• **Extracted entries**:
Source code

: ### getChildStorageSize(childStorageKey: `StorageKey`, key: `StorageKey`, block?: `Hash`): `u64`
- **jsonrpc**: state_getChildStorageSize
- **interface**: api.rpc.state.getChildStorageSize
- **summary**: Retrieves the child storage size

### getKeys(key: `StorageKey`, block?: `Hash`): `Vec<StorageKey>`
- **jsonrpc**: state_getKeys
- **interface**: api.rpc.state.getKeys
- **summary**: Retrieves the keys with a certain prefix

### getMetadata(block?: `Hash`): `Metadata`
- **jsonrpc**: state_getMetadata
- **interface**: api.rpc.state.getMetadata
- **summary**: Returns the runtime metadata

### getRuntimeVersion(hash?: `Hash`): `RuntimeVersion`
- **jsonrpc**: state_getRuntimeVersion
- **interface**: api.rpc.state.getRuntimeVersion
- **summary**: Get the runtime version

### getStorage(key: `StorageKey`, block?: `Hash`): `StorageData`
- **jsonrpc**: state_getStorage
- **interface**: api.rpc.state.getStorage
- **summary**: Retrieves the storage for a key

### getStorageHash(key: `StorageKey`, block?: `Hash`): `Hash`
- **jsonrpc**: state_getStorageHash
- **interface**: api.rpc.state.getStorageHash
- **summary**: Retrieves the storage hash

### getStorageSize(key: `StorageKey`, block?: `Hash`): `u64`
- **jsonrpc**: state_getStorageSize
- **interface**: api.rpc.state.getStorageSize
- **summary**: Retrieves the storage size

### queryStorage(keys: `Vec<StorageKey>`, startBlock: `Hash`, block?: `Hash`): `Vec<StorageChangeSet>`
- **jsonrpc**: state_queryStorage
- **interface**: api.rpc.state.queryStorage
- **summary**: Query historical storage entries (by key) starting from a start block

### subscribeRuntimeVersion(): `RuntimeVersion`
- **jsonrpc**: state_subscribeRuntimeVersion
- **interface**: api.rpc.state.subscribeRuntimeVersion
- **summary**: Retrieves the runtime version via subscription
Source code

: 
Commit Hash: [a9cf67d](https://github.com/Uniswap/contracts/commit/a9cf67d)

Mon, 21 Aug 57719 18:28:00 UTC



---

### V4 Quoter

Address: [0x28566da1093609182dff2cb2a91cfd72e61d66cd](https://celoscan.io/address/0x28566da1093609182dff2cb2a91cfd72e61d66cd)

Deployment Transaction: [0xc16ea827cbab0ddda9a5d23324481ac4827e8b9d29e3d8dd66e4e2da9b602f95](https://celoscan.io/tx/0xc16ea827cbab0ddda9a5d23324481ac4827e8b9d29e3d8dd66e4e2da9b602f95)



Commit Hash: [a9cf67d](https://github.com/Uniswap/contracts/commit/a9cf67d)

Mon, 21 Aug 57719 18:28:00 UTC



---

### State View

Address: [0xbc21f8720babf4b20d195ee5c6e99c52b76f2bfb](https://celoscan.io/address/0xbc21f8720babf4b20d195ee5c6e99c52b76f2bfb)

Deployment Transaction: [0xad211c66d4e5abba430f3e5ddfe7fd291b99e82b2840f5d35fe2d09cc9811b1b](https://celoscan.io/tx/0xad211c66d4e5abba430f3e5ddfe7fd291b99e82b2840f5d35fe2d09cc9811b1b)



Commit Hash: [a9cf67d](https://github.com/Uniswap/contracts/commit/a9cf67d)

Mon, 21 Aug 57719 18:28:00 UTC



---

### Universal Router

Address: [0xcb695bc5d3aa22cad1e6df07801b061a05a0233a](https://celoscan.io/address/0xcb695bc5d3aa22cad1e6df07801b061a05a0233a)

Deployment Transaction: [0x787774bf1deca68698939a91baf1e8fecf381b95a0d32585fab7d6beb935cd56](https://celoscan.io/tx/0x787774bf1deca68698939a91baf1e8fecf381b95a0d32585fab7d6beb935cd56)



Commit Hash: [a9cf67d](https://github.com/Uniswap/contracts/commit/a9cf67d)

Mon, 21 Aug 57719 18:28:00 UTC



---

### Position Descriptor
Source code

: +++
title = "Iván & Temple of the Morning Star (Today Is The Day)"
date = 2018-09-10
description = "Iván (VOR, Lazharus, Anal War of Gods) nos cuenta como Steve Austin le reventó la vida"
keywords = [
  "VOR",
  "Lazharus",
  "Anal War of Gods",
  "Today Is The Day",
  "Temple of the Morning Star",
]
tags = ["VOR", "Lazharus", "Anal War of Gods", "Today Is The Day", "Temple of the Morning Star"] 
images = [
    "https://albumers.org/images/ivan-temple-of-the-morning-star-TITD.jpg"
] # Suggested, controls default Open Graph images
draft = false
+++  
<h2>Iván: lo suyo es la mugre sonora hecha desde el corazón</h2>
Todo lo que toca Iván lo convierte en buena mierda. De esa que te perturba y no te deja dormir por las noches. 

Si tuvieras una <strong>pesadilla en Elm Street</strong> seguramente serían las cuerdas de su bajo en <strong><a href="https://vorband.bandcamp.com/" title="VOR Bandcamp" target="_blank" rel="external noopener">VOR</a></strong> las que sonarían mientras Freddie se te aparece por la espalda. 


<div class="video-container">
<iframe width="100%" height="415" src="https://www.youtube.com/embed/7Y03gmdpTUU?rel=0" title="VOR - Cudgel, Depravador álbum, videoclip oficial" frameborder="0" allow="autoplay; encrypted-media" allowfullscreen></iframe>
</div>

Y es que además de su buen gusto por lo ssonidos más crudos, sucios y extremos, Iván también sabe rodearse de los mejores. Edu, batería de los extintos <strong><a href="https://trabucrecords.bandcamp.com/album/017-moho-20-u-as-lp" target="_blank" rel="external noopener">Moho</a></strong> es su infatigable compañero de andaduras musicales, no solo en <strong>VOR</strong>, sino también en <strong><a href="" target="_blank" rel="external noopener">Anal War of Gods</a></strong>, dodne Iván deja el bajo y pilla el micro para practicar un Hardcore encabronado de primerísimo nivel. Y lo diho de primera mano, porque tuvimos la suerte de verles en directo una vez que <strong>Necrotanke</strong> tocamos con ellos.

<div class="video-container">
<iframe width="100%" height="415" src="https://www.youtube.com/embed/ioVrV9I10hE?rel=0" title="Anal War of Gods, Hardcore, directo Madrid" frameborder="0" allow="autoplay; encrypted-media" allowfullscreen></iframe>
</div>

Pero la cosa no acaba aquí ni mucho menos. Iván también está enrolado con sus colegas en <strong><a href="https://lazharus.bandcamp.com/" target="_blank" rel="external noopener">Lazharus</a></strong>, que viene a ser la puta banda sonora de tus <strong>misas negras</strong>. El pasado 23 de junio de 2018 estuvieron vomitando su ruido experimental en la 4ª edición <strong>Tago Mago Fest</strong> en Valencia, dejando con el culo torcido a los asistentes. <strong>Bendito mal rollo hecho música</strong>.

• **Task objective**:
Using the data above, reproduce exactly the lines between those holding "- **summary**: Retrieves the storage for" and "### Universal Router", inclusive, and no others.

• **Result for this task**:
- **summary**: Retrieves the storage for a key

### getStorageHash(key: `StorageKey`, block?: `Hash`): `Hash`
- **jsonrpc**: state_getStorageHash
- **interface**: api.rpc.state.getStorageHash
- **summary**: Retrieves the storage hash

### getStorageSize(key: `StorageKey`, block?: `Hash`): `u64`
- **jsonrpc**: state_getStorageSize
- **interface**: api.rpc.state.getStorageSize
- **summary**: Retrieves the storage size

### queryStorage(keys: `Vec<StorageKey>`, startBlock: `Hash`, block?: `Hash`): `Vec<StorageChangeSet>`
- **jsonrpc**: state_queryStorage
- **interface**: api.rpc.state.queryStorage
- **summary**: Query historical storage entries (by key) starting from a start block

### subscribeRuntimeVersion(): `RuntimeVersion`
- **jsonrpc**: state_subscribeRuntimeVersion
- **interface**: api.rpc.state.subscribeRuntimeVersion
- **summary**: Retrieves the runtime version via subscription
Source code

: 
Commit Hash: [a9cf67d](https://github.com/Uniswap/contracts/commit/a9cf67d)

Mon, 21 Aug 57719 18:28:00 UTC



---

### V4 Quoter

Address: [0x28566da1093609182dff2cb2a91cfd72e61d66cd](https://celoscan.io/address/0x28566da1093609182dff2cb2a91cfd72e61d66cd)

Deployment Transaction: [0xc16ea827cbab0ddda9a5d23324481ac4827e8b9d29e3d8dd66e4e2da9b602f95](https://celoscan.io/tx/0xc16ea827cbab0ddda9a5d23324481ac4827e8b9d29e3d8dd66e4e2da9b602f95)



Commit Hash: [a9cf67d](https://github.com/Uniswap/contracts/commit/a9cf67d)

Mon, 21 Aug 57719 18:28:00 UTC



---

### State View

Address: [0xbc21f8720babf4b20d195ee5c6e99c52b76f2bfb](https://celoscan.io/address/0xbc21f8720babf4b20d195ee5c6e99c52b76f2bfb)

Deployment Transaction: [0xad211c66d4e5abba430f3e5ddfe7fd291b99e82b2840f5d35fe2d09cc9811b1b](https://celoscan.io/tx/0xad211c66d4e5abba430f3e5ddfe7fd291b99e82b2840f5d35fe2d09cc9811b1b)



Commit Hash: [a9cf67d](https://github.com/Uniswap/contracts/commit/a9cf67d)

Mon, 21 Aug 57719 18:28:00 UTC



---

### Universal Router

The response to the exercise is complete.